[PAGE EXTRACT]

# MacBook Pro LCD screen glitch (dark vertical stripes on booting)



## greg-the-fox (Mar 18, 2012)

I suppose this is not a really huge deal as it only happens every once in a while booting, the screen is noticeably darker and lit mainly from the bottom, there are vertical stripes of light and dark patches. It won't go away on it's own, it will stay like that unless I fix it by rebooting, though rebooting twice is sometimes necessary. It still freaks me out though, and I would like to know if anyone's seen it or knows if it's a sign of anything more serious, or if something is actually wrong with my screen or the LEDs behind it. I would hate to see my screen just suddenly die one day. This computer's 3 and a half years old by the way, the casing's in pretty good shape but the lid might be a _tiny_ bit warped, I noticed when it's closed there's a little bit of a gap at the corners. My cat _may_ have sat on it a few times >> (not that I let him)

[/PAGE EXTRACT]
[DATA BLOCK]

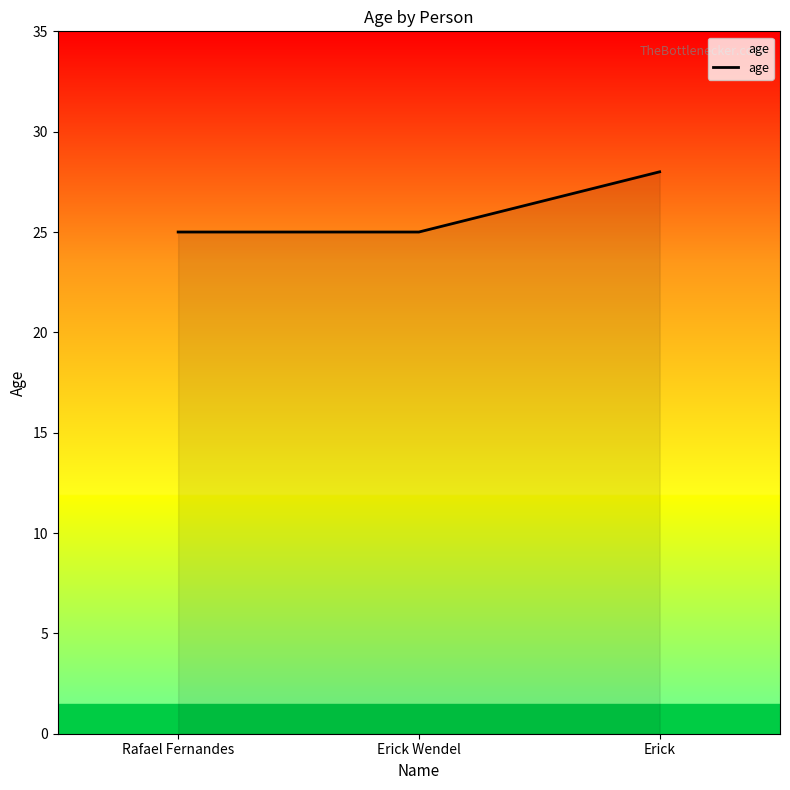

What is the sum of all values?

78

[/DATA BLOCK]

- TASK BRIEF -
Answer from the MacBook Pro screen post:
(a) How old is the computer?
(b) What does the poster do to clear the glitch, and how many times is it sometimes needed?
(c) What did the poster notice about the lid when it is closed?

- ANSWER SPACE -
(a) Three and a half years old.
(b) Rebooting, and sometimes twice.
(c) There is a little bit of a gap at the corners.